* What you should do:
The whole set of entries is to be restated word for word.
[[ Excerpted data, beginning ]]
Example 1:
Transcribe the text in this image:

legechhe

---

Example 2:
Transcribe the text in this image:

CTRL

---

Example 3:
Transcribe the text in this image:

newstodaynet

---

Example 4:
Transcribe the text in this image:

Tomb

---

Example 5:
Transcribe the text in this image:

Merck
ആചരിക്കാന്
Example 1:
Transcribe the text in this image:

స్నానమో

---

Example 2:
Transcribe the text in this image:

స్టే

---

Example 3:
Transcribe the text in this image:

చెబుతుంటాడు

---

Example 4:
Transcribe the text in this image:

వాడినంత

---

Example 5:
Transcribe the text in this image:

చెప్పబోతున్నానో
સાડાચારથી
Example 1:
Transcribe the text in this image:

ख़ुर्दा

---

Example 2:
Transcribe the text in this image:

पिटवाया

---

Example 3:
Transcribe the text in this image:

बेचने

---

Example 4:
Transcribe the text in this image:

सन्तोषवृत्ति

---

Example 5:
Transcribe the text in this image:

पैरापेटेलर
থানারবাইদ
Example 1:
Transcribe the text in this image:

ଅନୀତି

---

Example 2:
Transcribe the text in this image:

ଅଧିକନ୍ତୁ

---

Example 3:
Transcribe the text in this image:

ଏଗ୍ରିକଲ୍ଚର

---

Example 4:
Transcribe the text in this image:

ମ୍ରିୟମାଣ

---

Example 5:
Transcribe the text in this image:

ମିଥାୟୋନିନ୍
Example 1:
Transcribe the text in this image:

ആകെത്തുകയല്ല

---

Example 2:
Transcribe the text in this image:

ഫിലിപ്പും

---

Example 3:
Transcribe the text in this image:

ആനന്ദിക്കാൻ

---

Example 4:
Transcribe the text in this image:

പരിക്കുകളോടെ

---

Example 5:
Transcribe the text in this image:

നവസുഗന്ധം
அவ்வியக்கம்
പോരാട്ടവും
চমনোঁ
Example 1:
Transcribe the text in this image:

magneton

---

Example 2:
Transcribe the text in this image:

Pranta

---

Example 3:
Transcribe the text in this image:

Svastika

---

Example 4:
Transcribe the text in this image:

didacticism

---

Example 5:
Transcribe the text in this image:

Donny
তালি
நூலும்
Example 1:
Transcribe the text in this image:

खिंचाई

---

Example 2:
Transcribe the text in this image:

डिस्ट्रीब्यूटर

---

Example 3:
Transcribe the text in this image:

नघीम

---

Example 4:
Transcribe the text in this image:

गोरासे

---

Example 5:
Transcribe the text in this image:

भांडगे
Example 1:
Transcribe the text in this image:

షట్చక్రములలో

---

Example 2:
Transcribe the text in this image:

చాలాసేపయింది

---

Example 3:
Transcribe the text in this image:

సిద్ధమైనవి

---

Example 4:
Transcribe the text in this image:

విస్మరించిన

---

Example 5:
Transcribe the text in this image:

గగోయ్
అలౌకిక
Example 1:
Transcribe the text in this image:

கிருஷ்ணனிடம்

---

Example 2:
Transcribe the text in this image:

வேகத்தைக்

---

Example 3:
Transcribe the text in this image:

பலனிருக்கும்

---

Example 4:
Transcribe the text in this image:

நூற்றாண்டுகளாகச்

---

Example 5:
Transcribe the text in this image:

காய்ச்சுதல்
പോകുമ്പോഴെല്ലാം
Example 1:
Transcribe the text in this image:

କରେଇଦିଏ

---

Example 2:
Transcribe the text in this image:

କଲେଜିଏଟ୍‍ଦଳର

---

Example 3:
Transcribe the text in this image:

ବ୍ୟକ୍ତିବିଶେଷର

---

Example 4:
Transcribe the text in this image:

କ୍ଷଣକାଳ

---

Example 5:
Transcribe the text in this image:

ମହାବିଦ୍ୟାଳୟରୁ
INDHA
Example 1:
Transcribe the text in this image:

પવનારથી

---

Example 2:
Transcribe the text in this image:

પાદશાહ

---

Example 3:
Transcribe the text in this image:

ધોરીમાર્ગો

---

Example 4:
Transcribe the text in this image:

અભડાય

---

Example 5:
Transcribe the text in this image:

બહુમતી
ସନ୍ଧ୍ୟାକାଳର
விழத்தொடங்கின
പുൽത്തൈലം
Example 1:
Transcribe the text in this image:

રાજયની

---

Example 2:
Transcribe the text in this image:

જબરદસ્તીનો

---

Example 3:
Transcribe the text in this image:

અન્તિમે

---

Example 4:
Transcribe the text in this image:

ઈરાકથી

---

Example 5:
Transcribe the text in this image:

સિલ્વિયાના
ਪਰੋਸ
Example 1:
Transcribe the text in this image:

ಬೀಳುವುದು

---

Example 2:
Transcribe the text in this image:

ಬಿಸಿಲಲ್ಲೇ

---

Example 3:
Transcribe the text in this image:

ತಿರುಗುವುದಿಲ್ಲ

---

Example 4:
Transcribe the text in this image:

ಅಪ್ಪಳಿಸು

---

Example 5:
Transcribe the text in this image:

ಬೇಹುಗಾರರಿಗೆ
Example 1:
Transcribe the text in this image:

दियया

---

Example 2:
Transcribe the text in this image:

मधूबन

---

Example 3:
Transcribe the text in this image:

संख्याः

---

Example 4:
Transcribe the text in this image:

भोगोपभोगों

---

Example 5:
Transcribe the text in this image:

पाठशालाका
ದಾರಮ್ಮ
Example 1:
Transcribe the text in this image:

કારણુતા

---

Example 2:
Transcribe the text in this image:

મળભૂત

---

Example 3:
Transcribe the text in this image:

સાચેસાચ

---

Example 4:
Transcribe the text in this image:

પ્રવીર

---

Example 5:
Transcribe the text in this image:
[[ Excerpted data, end ]]
* Expected answer:
Example 1:
Transcribe the text in this image:

legechhe

---

Example 2:
Transcribe the text in this image:

CTRL

---

Example 3:
Transcribe the text in this image:

newstodaynet

---

Example 4:
Transcribe the text in this image:

Tomb

---

Example 5:
Transcribe the text in this image:

Merck
ആചരിക്കാന്
Example 1:
Transcribe the text in this image:

స్నానమో

---

Example 2:
Transcribe the text in this image:

స్టే

---

Example 3:
Transcribe the text in this image:

చెబుతుంటాడు

---

Example 4:
Transcribe the text in this image:

వాడినంత

---

Example 5:
Transcribe the text in this image:

చెప్పబోతున్నానో
સાડાચારથી
Example 1:
Transcribe the text in this image:

ख़ुर्दा

---

Example 2:
Transcribe the text in this image:

पिटवाया

---

Example 3:
Transcribe the text in this image:

बेचने

---

Example 4:
Transcribe the text in this image:

सन्तोषवृत्ति

---

Example 5:
Transcribe the text in this image:

पैरापेटेलर
থানারবাইদ
Example 1:
Transcribe the text in this image:

ଅନୀତି

---

Example 2:
Transcribe the text in this image:

ଅଧିକନ୍ତୁ

---

Example 3:
Transcribe the text in this image:

ଏଗ୍ରିକଲ୍ଚର

---

Example 4:
Transcribe the text in this image:

ମ୍ରିୟମାଣ

---

Example 5:
Transcribe the text in this image:

ମିଥାୟୋନିନ୍
Example 1:
Transcribe the text in this image:

ആകെത്തുകയല്ല

---

Example 2:
Transcribe the text in this image:

ഫിലിപ്പും

---

Example 3:
Transcribe the text in this image:

ആനന്ദിക്കാൻ

---

Example 4:
Transcribe the text in this image:

പരിക്കുകളോടെ

---

Example 5:
Transcribe the text in this image:

നവസുഗന്ധം
அவ்வியக்கம்
പോരാട്ടവും
চমনোঁ
Example 1:
Transcribe the text in this image:

magneton

---

Example 2:
Transcribe the text in this image:

Pranta

---

Example 3:
Transcribe the text in this image:

Svastika

---

Example 4:
Transcribe the text in this image:

didacticism

---

Example 5:
Transcribe the text in this image:

Donny
তালি
நூலும்
Example 1:
Transcribe the text in this image:

खिंचाई

---

Example 2:
Transcribe the text in this image:

डिस्ट्रीब्यूटर

---

Example 3:
Transcribe the text in this image:

नघीम

---

Example 4:
Transcribe the text in this image:

गोरासे

---

Example 5:
Transcribe the text in this image:

भांडगे
Example 1:
Transcribe the text in this image:

షట్చక్రములలో

---

Example 2:
Transcribe the text in this image:

చాలాసేపయింది

---

Example 3:
Transcribe the text in this image:

సిద్ధమైనవి

---

Example 4:
Transcribe the text in this image:

విస్మరించిన

---

Example 5:
Transcribe the text in this image:

గగోయ్
అలౌకిక
Example 1:
Transcribe the text in this image:

கிருஷ்ணனிடம்

---

Example 2:
Transcribe the text in this image:

வேகத்தைக்

---

Example 3:
Transcribe the text in this image:

பலனிருக்கும்

---

Example 4:
Transcribe the text in this image:

நூற்றாண்டுகளாகச்

---

Example 5:
Transcribe the text in this image:

காய்ச்சுதல்
പോകുമ്പോഴെല്ലാം
Example 1:
Transcribe the text in this image:

କରେଇଦିଏ

---

Example 2:
Transcribe the text in this image:

କଲେଜିଏଟ୍‍ଦଳର

---

Example 3:
Transcribe the text in this image:

ବ୍ୟକ୍ତିବିଶେଷର

---

Example 4:
Transcribe the text in this image:

କ୍ଷଣକାଳ

---

Example 5:
Transcribe the text in this image:

ମହାବିଦ୍ୟାଳୟରୁ
INDHA
Example 1:
Transcribe the text in this image:

પવનારથી

---

Example 2:
Transcribe the text in this image:

પાદશાહ

---

Example 3:
Transcribe the text in this image:

ધોરીમાર્ગો

---

Example 4:
Transcribe the text in this image:

અભડાય

---

Example 5:
Transcribe the text in this image:

બહુમતી
ସନ୍ଧ୍ୟାକାଳର
விழத்தொடங்கின
പുൽത്തൈലം
Example 1:
Transcribe the text in this image:

રાજયની

---

Example 2:
Transcribe the text in this image:

જબરદસ્તીનો

---

Example 3:
Transcribe the text in this image:

અન્તિમે

---

Example 4:
Transcribe the text in this image:

ઈરાકથી

---

Example 5:
Transcribe the text in this image:

સિલ્વિયાના
ਪਰੋਸ
Example 1:
Transcribe the text in this image:

ಬೀಳುವುದು

---

Example 2:
Transcribe the text in this image:

ಬಿಸಿಲಲ್ಲೇ

---

Example 3:
Transcribe the text in this image:

ತಿರುಗುವುದಿಲ್ಲ

---

Example 4:
Transcribe the text in this image:

ಅಪ್ಪಳಿಸು

---

Example 5:
Transcribe the text in this image:

ಬೇಹುಗಾರರಿಗೆ
Example 1:
Transcribe the text in this image:

दियया

---

Example 2:
Transcribe the text in this image:

मधूबन

---

Example 3:
Transcribe the text in this image:

संख्याः

---

Example 4:
Transcribe the text in this image:

भोगोपभोगों

---

Example 5:
Transcribe the text in this image:

पाठशालाका
ದಾರಮ್ಮ
Example 1:
Transcribe the text in this image:

કારણુતા

---

Example 2:
Transcribe the text in this image:

મળભૂત

---

Example 3:
Transcribe the text in this image:

સાચેસાચ

---

Example 4:
Transcribe the text in this image:

પ્રવીર

---

Example 5:
Transcribe the text in this image:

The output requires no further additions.